Can you copy everything in the transcript on deploying AI models from "So this is the" down to "happy end user.", word for word?

▸ **READING TEXT**:
►

So this is the setup essentially that they needed. They needed this end user upload. A picture goes to the application. That mobile application sends this picture to the AI model that's hosted somewhere. The AI model will send a prediction back, uh, and the application will show this results in a nice format to their end user and that you've got a happy end user.

And the thing they found out is that data science teams are. Really good at building great AI models, and their model worked really well, but the problem was that they were not necessarily that good at deploying and scaling them. So they've got the first part. But what happens when you've got all these farmers worldwide sending so many images to that model?

Like, can that model then still also handle that? Like maybe one per hour is fine, but what if it becomes hundreds per second? Can you then also scale it up and this becomes an increasing issue? When you're working with computer vision, because very often you need, uh, GPUs to be able to do this in a timely fashion, especially here with a mobile application, you really need, uh, response time of like sub milli or of like millisecond level or at most a couple of seconds, because if you're longer than that, then a user will start to get frustrated because they think that their app crashed and that's of course not what you want.

So, What we, uh, so basically what the issue here was that they needed to solve the challenge of deploying AI and no longer the challenge of making AI models. And this is because all of a sudden you start entering this IT world that you have to deal with. So you have to make API endpoint security and access control monitoring, which is of course something you can very nicely do with Arize, um, uh, resources.

Do you have enough CPUs and GPUs? It's a whole different ball game than making a nice model that works well. So what we did with them is basically they use UB ops to host, uh, and to serve their models. Uh, so the model behind the Magic Scout app is running on an installation of UbiOps that runs both in Google Cloud and AWS for them.

And, uh, by doing this, they make sure that they always have enough resources because essentially when Google Cloud doesn't have enough GPUs anymore for the demand that their app has at that moment, we simply switch over to AWS and source GPUs from there, from them. And this way they can really handle that peak traffic that they have because their data traffic is also very seasonal.

As you can imagine, farmers, um, will be a lot more active in using this application in the summer than in the winter. Uh, so it's quite unpredictable. So, How much traffic they have. And by having this hybrid cloud set up, uh, with them, we manage to make sure that they always have enough resources.

◄

Stored data entries:
►

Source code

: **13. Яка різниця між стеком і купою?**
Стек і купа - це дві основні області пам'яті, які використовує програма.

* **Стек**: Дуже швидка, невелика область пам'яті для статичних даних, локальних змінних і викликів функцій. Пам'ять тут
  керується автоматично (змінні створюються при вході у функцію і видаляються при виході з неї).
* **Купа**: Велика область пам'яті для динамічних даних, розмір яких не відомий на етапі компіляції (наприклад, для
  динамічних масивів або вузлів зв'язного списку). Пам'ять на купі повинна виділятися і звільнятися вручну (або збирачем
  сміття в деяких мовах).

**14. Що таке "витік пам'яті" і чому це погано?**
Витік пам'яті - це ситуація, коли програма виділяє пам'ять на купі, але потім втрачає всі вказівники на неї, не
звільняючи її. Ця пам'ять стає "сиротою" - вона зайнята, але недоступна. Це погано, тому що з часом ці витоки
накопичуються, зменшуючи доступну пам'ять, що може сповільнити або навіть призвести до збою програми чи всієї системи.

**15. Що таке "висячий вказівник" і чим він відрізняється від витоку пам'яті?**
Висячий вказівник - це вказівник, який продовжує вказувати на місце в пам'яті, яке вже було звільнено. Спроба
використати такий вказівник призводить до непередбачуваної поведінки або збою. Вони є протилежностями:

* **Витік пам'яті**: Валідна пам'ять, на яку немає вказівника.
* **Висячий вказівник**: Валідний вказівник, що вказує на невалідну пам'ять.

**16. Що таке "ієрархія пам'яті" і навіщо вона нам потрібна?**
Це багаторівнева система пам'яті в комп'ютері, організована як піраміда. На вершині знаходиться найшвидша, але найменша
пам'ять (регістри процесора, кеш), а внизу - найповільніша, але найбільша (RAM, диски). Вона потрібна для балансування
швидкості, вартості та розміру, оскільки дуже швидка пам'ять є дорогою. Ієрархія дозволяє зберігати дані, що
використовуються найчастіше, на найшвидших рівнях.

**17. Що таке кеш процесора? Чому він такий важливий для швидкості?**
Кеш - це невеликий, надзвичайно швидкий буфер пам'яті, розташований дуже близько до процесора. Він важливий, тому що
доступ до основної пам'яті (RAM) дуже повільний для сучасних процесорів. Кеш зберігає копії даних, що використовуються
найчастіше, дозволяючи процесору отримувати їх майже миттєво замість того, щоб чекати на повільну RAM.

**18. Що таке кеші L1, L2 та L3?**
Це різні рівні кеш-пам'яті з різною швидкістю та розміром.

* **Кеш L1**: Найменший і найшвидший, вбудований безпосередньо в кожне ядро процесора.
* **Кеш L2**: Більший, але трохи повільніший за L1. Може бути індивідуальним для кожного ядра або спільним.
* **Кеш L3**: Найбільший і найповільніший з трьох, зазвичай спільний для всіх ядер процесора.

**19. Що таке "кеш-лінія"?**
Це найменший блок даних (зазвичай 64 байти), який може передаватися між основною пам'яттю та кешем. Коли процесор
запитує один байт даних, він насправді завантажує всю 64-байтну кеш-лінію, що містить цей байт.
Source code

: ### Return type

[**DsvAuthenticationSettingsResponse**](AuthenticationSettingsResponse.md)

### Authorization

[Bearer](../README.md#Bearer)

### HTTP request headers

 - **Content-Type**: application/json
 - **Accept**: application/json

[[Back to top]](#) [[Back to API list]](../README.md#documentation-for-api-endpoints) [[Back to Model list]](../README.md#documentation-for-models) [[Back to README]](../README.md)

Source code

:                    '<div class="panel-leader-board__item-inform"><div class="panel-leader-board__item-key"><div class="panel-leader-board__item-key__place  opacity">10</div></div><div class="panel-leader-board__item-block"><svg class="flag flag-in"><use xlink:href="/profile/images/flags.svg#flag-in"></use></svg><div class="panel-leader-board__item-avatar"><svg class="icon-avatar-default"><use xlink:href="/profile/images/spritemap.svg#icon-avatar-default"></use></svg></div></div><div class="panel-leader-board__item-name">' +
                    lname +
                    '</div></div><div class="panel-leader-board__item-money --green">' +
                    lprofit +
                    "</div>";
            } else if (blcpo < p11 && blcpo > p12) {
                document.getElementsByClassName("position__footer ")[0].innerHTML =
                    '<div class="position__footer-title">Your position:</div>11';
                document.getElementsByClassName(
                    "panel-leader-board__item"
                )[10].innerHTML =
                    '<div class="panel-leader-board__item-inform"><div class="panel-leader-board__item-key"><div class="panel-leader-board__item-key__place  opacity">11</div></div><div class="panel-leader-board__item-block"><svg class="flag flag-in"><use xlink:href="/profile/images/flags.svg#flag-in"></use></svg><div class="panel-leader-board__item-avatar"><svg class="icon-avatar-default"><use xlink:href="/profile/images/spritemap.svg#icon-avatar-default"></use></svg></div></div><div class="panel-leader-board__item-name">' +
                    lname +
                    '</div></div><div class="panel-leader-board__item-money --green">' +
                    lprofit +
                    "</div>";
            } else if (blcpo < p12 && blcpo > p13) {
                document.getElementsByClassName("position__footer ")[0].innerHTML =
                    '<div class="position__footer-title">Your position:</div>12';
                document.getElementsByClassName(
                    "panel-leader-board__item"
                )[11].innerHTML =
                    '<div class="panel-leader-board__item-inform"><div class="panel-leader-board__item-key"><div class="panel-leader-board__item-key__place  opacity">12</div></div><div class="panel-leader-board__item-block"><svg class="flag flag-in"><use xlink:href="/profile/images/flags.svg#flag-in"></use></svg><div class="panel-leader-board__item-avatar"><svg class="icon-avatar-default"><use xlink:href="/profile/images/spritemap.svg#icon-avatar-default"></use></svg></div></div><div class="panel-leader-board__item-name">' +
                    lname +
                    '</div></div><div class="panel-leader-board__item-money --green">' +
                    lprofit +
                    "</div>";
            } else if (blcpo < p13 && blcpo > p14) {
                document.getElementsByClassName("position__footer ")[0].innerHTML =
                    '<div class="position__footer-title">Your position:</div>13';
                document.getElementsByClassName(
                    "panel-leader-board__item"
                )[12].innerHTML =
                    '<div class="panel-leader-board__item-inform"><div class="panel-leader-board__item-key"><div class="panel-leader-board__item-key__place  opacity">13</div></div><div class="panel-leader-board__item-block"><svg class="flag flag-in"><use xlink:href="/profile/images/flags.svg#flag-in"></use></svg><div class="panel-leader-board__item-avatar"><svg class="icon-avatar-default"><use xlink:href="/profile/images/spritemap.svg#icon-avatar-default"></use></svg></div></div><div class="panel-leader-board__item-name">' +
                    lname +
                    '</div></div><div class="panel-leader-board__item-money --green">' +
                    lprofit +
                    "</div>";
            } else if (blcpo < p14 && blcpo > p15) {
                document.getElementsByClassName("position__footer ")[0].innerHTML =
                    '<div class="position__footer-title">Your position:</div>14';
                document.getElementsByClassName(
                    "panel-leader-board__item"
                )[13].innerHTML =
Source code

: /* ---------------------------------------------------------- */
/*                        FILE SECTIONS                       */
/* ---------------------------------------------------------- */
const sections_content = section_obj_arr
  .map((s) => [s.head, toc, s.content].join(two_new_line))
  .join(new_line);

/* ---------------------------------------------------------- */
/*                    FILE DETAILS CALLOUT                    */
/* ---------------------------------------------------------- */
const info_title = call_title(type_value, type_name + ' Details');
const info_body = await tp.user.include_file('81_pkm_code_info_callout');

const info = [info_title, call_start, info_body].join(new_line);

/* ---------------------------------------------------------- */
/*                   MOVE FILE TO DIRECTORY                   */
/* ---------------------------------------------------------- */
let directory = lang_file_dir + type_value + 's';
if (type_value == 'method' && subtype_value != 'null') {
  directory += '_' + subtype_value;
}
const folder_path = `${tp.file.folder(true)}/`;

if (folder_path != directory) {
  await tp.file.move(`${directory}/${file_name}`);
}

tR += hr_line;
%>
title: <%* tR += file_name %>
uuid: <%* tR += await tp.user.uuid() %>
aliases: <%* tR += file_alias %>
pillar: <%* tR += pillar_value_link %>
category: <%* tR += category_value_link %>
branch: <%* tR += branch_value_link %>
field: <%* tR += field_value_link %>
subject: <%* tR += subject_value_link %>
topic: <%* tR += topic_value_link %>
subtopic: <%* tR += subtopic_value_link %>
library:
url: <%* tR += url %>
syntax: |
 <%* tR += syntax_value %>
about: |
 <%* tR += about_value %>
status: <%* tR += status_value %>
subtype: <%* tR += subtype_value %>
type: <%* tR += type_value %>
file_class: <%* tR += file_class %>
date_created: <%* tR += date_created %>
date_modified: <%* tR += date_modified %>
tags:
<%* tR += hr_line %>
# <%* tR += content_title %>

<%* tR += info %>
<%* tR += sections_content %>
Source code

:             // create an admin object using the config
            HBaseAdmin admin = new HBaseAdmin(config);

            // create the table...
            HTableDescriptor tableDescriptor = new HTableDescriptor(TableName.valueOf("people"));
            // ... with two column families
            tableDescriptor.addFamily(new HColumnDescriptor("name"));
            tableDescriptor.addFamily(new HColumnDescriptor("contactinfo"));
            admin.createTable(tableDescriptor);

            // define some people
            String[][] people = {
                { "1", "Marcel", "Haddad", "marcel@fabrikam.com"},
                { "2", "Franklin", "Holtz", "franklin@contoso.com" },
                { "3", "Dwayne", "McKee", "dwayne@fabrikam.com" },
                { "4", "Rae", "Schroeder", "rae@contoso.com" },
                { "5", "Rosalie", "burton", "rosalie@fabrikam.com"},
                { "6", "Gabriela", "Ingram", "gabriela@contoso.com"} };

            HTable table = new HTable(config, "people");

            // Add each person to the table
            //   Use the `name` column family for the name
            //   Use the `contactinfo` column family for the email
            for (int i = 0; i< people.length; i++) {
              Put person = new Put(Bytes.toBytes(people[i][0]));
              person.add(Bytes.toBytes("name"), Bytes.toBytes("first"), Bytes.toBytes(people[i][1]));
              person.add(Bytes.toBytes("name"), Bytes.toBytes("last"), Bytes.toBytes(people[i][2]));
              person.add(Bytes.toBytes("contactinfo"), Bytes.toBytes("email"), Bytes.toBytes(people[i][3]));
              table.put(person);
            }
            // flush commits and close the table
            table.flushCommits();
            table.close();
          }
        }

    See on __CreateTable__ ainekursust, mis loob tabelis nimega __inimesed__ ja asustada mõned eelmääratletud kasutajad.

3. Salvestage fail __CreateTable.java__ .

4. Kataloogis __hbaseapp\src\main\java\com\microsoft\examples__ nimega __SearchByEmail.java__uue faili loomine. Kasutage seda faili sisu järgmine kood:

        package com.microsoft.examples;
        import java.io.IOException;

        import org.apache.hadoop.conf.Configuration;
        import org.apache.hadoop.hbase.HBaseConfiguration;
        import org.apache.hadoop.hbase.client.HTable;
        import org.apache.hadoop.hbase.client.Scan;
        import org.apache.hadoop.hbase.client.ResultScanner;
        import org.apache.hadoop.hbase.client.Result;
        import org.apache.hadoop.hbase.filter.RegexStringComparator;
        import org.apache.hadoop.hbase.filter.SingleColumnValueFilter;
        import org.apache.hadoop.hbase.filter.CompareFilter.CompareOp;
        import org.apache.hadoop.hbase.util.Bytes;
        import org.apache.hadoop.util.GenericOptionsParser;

◄

▸ **PROBLEM SOLUTION**:
So this is the setup essentially that they needed. They needed this end user upload. A picture goes to the application. That mobile application sends this picture to the AI model that's hosted somewhere. The AI model will send a prediction back, uh, and the application will show this results in a nice format to their end user and that you've got a happy end user.